Category F2 — Tornadoes in this category have winds clocked at 113-157 mph and are considered significant. They can cause considerable damage like demolishing mobile homes, push over boxcars on trains, snap or uproot large trees and make any light object into a dangerous projectile.
Category F3 — Severe tornadoes with 158-206 mph winds fall into this category and are capable of tearing off roofs and walls, overturning trains and lifting heavy cars off of the ground.
Category F4 — At 207-260 mph, these winds cause devastating damage. Well-constructed homes can be leveled and structures with a weak foundation can be blown off some distance.
Category F5 — This is almost a Wizard of Oz-size storm with winds at 260-318 mph, capable of incredible damage such as carrying homes a considerable distance before they are disintegrated. Automobiles can become dangerous missiles and the bark can literally be blown off of trees.
Insurance Auto Auctions shares five lessons their company learned from responding to catastrophes:
Coordinate with local authorities and value their crisis response process.
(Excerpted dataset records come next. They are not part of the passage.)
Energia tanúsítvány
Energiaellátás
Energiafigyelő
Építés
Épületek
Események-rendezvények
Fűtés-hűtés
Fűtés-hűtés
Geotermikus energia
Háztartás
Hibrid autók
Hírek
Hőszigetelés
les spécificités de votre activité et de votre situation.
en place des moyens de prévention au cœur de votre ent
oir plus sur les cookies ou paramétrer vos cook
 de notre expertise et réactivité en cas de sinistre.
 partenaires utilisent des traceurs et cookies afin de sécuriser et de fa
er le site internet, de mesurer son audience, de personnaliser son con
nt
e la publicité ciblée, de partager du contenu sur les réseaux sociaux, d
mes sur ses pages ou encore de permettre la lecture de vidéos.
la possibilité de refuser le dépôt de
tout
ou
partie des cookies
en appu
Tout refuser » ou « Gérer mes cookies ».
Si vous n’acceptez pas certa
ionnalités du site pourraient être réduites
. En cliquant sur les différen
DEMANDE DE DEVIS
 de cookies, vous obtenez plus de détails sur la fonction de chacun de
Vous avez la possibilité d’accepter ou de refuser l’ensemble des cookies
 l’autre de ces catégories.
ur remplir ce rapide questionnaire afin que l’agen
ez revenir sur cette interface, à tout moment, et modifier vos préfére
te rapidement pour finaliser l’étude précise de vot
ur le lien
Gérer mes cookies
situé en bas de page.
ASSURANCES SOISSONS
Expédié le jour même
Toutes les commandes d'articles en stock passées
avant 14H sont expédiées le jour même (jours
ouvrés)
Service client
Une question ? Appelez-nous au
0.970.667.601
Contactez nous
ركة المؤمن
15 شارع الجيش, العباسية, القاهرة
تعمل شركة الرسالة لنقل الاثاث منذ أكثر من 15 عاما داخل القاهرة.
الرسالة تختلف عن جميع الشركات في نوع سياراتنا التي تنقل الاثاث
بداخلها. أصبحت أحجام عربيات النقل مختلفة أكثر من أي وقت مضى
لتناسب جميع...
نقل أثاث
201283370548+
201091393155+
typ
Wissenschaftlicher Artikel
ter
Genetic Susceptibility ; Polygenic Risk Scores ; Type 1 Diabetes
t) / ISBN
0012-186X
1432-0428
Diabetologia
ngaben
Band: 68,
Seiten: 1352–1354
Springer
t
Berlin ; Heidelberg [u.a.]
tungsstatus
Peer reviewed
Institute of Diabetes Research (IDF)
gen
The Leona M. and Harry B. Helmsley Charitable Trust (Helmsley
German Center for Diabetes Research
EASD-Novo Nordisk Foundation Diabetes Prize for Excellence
Review your catastrophe plans and make sure they are up to date.
Closely monitor severe weather.
Work with first responders and other stakeholders ahead of time to formulate emergency plans.
Time management is critical — especially after a severe CAT. Maximize your resources with proper planning.
Effective catastrophe plans anticipate the worse and cover a variety of scenarios. Since insurers are often the first line of defense when a catastrophe strikes, this is one area where policyholders can learn from the experts to effectively manage their risks.